In a 6-week open clinical trial on 9 patients, Kunz et al.¹⁵² reported that 3 mg of melatonin taken 30 min prior to bedtime significantly improved the movement parameters associated with PLMD (4 severe [PLM index > 50], 3 moderate [PLM index 26-50], and 2 mild [PLM index 5 thru 25]). Melatonin improved Zerssen well-being (a self-rating mood scale) in 7 of the 9 patients; significantly reduced PLMs, PLM index, PLMs with arousals and PLM-arousal index; and significantly reduced movement rate and minutes with movements during time in bed as measured by actigraphy.

5.3 Valproate

In a nonrandomized treatment trial, Ehrenberg et al.¹⁵³ reported on the effects of low-dose valproate (125-600 mg at bedtime) on 6 patients with PLMD for a mean of 6 months of treatment. All patients experienced statistically significant improvement in subjective daytime alertness and objective sleep parameters including sleep efficiency (76% to 88%), stage 1 sleep (26% to 13%), stage 3 and 4 sleep (19% to 30%). REM sleep was unchanged, and non-significant reductions in the number of PLMs per hour of sleep and in the percentage of arousals associated with PLMs were observed.

5.4 Selegiline

In the 2004 practice parameters, 1 study (Grewal et al.,¹⁵⁴ a case series on 31 patients) was discussed where selegiline was used successfully to treat PLMD. No new studies were found on selegiline.

5.0a: There is Insufficient Evidence at Present to Comment on the use of Pharmacological Therapy in Patients Diagnosed With PLMD Alone. (NO RECOMMENDATION)

Values and Trade Offs: There is insufficient evidence to comment on pharmacologic therapies in isolated PLMD. Existing data in RLS therapy does, in some cases, support some medical interventions in both RLS and PLMD. Clinical judgment must be used in any pharmacologic intervention in PLMD.
##############################
→ **Actions to take**
a) Copy everything in the passage on treatments for PLMD from "5.3 Valproate" down to "found on selegiline.".
b) In the passage on treatments for PLMD, how did sleep efficiency change with low-dose valproate?

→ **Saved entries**
##############################
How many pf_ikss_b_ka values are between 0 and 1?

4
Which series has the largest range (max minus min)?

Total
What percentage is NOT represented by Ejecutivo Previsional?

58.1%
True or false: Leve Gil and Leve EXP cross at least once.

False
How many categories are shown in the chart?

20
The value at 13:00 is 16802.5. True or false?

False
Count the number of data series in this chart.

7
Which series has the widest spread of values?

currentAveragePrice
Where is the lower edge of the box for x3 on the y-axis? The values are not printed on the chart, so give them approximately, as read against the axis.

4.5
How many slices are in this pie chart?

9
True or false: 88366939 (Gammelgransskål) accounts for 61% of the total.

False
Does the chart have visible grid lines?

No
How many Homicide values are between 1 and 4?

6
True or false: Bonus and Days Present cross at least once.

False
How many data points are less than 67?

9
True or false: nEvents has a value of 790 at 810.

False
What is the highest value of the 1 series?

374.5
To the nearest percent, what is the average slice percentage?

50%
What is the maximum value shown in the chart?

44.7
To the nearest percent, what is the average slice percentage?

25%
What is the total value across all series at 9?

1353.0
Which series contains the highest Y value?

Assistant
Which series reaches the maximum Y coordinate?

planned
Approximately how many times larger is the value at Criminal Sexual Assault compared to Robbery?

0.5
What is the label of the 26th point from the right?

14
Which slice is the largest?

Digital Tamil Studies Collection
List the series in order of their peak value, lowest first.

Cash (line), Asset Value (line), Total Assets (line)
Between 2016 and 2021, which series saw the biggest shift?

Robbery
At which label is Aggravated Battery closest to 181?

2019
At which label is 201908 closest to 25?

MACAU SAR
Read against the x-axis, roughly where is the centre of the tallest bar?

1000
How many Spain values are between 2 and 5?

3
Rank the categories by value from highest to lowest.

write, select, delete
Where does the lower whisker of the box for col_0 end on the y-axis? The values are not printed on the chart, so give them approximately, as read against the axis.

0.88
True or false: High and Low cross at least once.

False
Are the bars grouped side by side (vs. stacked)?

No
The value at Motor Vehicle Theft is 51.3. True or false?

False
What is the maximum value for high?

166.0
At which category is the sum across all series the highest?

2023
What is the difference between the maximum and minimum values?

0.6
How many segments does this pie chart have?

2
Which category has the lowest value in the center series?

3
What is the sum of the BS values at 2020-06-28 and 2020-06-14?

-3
##############################
→ **Response list**
a)
5.3 Valproate

In a nonrandomized treatment trial, Ehrenberg et al.¹⁵³ reported on the effects of low-dose valproate (125-600 mg at bedtime) on 6 patients with PLMD for a mean of 6 months of treatment. All patients experienced statistically significant improvement in subjective daytime alertness and objective sleep parameters including sleep efficiency (76% to 88%), stage 1 sleep (26% to 13%), stage 3 and 4 sleep (19% to 30%). REM sleep was unchanged, and non-significant reductions in the number of PLMs per hour of sleep and in the percentage of arousals associated with PLMs were observed.

5.4 Selegiline

In the 2004 practice parameters, 1 study (Grewal et al.,¹⁵⁴ a case series on 31 patients) was discussed where selegiline was used successfully to treat PLMD. No new studies were found on selegiline.

b) It rose from 76% to 88%.